--- BEGIN Data records ---

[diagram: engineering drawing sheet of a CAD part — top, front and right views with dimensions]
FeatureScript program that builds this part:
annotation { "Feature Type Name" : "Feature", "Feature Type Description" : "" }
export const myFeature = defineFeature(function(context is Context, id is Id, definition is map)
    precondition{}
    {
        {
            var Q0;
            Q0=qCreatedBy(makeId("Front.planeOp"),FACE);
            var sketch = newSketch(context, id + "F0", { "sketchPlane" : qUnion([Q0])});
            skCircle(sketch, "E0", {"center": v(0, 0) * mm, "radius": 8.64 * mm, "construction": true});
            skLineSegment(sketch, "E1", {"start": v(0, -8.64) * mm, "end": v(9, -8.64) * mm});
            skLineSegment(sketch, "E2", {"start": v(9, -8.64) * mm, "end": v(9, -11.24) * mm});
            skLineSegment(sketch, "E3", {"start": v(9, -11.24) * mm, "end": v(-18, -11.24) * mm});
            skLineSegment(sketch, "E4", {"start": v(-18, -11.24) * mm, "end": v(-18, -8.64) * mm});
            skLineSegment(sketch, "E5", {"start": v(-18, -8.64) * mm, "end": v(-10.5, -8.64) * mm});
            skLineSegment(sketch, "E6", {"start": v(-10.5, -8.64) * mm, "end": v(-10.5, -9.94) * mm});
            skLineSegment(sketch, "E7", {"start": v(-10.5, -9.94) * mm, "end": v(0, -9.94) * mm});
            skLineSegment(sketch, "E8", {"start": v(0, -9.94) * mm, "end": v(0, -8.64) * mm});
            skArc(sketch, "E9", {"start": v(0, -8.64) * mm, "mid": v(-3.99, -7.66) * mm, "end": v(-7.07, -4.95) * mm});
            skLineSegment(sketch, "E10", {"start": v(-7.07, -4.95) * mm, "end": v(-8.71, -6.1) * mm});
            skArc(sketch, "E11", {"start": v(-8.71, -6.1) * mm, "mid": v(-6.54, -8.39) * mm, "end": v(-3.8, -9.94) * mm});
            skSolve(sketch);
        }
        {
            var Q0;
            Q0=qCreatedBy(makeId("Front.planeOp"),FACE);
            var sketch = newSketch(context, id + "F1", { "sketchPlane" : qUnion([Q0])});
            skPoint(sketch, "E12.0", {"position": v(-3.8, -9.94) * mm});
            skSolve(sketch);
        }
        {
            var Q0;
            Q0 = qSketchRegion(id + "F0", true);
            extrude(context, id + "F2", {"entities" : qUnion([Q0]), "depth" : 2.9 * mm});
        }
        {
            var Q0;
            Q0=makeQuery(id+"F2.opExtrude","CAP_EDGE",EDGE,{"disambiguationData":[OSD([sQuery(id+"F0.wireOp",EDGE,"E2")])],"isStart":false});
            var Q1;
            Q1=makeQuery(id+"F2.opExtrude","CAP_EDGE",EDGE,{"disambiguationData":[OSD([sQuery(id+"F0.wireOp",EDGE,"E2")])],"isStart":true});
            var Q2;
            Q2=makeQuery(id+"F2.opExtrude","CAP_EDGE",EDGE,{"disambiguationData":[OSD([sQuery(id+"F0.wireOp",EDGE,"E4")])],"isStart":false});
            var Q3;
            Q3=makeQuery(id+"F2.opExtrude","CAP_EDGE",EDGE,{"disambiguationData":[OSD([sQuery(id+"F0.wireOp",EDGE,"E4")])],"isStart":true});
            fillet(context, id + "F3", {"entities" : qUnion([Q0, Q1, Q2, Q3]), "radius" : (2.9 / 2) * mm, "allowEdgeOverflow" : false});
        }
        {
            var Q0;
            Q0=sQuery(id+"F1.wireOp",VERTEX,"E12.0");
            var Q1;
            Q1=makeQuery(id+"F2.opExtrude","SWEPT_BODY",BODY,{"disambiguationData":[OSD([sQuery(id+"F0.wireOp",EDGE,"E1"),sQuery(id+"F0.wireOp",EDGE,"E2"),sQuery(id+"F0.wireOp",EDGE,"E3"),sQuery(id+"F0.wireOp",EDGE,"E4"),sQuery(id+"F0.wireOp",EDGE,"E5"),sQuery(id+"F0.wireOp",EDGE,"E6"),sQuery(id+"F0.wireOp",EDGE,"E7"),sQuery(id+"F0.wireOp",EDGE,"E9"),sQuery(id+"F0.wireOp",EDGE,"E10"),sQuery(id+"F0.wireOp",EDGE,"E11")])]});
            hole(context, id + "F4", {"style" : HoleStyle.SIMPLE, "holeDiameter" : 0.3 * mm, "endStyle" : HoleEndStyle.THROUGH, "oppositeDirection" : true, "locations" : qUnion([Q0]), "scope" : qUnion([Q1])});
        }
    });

--- END Data records ---

- Aim
State how many lines in the rows above contain the string "sketchPlane".

- Exercise result
2